Bei der 27. UN-Klimakonferenz 2022 (COP 27) in Scharm el Scheich fanden sich vom 6. bis zum 20. November 2022 Vertreter und Vertreterinnen aus 197 Ländern zusammen. Die Agenda der COP27 war ambitioniert: ein Programm zur Minderung von Treibhausgasen und Minderung globaler Emissionen bis 2030, Gespräche über die Anpassungen an die Folgen des Klimawandels, speziell beim Ausbau von Resilienz, und eine bessere Unterstützung bei der Bewältigung von durch den Klimawandel verursachten Schäden und Verlusten in armen Ländern. Nach dem Ende der Konferenz hört man viel Enttäuschung über die Ergebnisse.
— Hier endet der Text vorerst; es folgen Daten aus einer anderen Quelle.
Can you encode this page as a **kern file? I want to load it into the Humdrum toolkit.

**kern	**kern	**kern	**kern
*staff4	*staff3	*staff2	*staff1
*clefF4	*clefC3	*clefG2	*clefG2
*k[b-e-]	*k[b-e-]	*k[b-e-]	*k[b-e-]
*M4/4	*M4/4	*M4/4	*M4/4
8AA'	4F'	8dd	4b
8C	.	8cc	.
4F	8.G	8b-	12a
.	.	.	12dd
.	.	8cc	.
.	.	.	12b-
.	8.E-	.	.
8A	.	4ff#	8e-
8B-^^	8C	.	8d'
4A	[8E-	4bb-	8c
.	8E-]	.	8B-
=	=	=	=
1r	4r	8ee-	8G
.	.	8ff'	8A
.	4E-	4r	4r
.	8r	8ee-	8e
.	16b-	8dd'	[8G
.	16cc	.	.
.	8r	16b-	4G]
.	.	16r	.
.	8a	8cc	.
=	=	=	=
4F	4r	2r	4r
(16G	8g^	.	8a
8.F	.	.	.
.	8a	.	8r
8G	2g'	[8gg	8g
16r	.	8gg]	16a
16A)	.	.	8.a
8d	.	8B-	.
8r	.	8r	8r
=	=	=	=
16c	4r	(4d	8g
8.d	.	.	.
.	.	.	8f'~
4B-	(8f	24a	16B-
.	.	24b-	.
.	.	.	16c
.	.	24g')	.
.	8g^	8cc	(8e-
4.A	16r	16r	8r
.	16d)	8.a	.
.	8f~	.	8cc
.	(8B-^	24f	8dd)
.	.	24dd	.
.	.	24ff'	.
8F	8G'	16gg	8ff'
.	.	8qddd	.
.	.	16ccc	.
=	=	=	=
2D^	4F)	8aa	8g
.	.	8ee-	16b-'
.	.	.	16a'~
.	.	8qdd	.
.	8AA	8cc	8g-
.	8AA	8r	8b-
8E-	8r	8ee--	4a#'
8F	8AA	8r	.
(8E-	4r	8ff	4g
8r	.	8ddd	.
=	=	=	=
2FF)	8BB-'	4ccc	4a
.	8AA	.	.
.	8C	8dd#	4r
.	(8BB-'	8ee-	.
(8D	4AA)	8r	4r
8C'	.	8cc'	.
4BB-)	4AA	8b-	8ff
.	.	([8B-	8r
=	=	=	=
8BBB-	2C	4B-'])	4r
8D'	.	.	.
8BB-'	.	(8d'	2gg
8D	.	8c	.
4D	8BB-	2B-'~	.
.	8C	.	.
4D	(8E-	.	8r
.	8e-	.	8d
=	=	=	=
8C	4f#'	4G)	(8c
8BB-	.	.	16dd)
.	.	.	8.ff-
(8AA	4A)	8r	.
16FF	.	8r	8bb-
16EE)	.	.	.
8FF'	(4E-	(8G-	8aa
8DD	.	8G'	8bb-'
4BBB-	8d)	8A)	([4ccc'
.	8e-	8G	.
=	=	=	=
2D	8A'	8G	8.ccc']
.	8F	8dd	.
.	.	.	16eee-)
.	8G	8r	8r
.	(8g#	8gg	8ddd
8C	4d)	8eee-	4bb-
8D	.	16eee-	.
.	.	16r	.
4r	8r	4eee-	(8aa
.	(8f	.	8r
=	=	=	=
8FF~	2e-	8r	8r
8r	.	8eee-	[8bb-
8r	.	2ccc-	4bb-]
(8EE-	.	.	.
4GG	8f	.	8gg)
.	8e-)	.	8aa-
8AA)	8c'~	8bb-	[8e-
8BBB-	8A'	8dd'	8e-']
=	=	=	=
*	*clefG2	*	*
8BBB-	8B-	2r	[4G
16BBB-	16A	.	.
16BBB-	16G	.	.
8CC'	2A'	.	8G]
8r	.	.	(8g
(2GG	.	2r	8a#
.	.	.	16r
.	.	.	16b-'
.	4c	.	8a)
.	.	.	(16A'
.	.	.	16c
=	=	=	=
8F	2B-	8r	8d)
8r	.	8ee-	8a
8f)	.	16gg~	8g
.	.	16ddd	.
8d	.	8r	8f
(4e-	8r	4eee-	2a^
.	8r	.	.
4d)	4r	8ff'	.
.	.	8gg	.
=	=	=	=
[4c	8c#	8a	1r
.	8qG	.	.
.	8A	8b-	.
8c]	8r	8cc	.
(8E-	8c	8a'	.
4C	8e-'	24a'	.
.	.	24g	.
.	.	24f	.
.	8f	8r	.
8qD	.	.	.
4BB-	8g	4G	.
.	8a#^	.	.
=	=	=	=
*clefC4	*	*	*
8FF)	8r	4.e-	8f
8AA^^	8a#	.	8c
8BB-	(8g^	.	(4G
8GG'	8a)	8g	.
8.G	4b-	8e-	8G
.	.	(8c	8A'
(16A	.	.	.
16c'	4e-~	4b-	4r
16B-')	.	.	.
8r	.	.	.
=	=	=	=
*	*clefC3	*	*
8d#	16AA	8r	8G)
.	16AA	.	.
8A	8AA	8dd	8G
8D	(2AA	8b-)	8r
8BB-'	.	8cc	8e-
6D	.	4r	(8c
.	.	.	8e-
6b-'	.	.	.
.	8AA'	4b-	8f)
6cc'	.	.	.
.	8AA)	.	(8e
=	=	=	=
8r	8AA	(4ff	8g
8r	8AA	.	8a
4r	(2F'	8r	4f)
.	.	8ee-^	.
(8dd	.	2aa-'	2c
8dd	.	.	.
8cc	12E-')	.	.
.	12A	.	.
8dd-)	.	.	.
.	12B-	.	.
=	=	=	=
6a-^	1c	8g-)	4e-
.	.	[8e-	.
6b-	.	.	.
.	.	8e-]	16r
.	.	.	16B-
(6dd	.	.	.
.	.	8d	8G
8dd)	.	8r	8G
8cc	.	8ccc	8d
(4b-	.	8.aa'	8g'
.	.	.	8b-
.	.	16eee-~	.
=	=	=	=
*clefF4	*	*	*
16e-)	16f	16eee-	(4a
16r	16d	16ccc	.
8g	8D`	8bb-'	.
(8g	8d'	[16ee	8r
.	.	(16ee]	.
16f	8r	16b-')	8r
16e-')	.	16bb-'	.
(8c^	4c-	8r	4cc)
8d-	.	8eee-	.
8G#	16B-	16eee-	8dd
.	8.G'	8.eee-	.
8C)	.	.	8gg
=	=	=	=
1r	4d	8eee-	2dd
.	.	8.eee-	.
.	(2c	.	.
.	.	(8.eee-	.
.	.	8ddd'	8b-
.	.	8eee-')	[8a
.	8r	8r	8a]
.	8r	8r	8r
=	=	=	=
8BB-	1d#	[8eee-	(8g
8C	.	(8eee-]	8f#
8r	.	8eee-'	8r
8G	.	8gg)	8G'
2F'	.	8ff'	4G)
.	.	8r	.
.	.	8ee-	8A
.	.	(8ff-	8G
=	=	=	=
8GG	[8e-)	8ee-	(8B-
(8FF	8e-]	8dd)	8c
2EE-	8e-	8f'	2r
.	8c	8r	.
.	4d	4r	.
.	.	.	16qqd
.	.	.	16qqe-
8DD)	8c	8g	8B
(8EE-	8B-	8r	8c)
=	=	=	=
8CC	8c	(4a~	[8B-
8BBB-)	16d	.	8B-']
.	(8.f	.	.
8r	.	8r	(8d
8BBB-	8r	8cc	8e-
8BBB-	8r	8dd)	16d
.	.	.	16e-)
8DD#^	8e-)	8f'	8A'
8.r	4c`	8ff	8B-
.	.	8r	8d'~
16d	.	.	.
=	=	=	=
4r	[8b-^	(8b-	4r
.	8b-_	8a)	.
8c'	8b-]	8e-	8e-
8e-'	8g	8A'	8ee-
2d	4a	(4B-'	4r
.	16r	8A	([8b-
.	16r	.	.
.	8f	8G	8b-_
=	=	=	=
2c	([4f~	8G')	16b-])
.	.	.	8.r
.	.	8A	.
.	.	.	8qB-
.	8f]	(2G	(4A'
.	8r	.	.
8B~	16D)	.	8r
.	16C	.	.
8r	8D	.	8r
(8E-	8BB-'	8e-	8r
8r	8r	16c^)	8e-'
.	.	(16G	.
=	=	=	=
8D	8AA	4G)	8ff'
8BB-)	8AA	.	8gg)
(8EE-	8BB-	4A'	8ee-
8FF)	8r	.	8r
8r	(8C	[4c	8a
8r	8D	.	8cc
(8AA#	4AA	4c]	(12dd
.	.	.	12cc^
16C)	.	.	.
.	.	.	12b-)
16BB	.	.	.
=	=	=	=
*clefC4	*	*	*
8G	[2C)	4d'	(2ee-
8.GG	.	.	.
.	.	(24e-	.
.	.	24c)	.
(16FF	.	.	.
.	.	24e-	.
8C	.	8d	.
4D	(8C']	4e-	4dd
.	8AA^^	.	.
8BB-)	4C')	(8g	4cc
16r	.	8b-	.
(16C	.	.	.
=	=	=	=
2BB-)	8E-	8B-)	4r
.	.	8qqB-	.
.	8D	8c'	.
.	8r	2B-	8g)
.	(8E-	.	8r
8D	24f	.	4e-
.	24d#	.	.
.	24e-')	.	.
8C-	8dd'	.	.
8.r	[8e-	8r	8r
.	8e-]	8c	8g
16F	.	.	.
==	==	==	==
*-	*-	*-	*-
Statt gemeinsamer Anstrengungen zur Minderung des CO2-Ausstoßes wurden nur gewisse Anstrengungen zur Erleichterung der Klimafolgen beschlossen. Die größten CO2-Emittenten, China und die USA, aber auch die arabischen Länder, hatten an verschiedenen Stellen erfolgreich gebremst. Die größten CO2-Emittenten sind absolut China und die USA, danach folgt aber gleich die EU, außerdem Indien und Russland. Relativ pro Kopf steht Saudi-Arabien an der Spitzen der Emittenten. Deutschland steht hier allerdings auch nur wenig besser als China da:

Die wichtigsten Ergebnisse der COP 27 sind

  •  Ein Fonds für klimabedingte Schäden und Verluste, allerdings nur mit vagen Finanzierungsvereinbarungen. Die USA haben sich lange gegen den Fonds gesträubt, es ist jetzt von unkonkreten Finanzierungsvereinbarungen die Rede. China will explizit nicht beitragen, ebenso wenig die ölexportierenden Länder im Nahen Osten. Vom Fonds sollen Staaten unterstützt werden, die die ärmsten sind oder deren Wirtschaftskraft überproportional von einer Naturkatastrophe geschädigt wurde. Es wird die Aufgabe des Übergangsausschusses – erstes Treffen im März 2023, die Mehrheit der Sitze haben Entwicklungsländer – sein, ob und wie die Gruppe der Beitragszahler abgegrenzt wird – hier insbesondere in Bezug auf die Rolle Chinas und dessen bisheriger Status als Entwicklungsland.

 

  • Ein unverbindliches Programm zum Schließen der Emissionslücke zum 1,5-Grad-Ziel bis 2030, das zunächst bis 2026 gilt und bis 2030 verlängert werden kann. Zwar wird hier die Bedeutung von erneuerbaren, statt bisher „sauberen“, Energien hervorgehoben, mit denen bis zum Jahr 2030 mindestens 43 Prozent der globalen Emissionen im Vergleich zu 2019 reduziert werden sollen. Und es wird betont, dass bis 2030 weltweit viel Geld – etwa vier Billionen Dollar pro Jahr – in erneuerbare Energien investiert werden muss, um bis 2050 Netto-Null-Emissionen erreichen zu können. Dazu wird als notwendig angesehen, Kohle als Energie abzulösen. Weitreichendere, von der EU geforderte Ziele, wie die Festsetzung eines Emissionspeaks im Jahr 2025, konnten nicht durchgesetzt werden. Nicht vereinbart werden konnte auch ein Phase-Out der fossilen Energieträger, wie sie eine Allianz von 80 Staaten, darunter die USA, Indien und die EU, gefordert hatten. Insgesamt gibt es gegenüber der vorherigen Konferenz in Glasgow keine zusätzlichen Vereinbarungen, Druck kann nur über Berichtspflichten (sektorale und jährliches Reporting) ausgeübt werden, Verpflichtungen und Sanktionen sind nicht vorgesehen.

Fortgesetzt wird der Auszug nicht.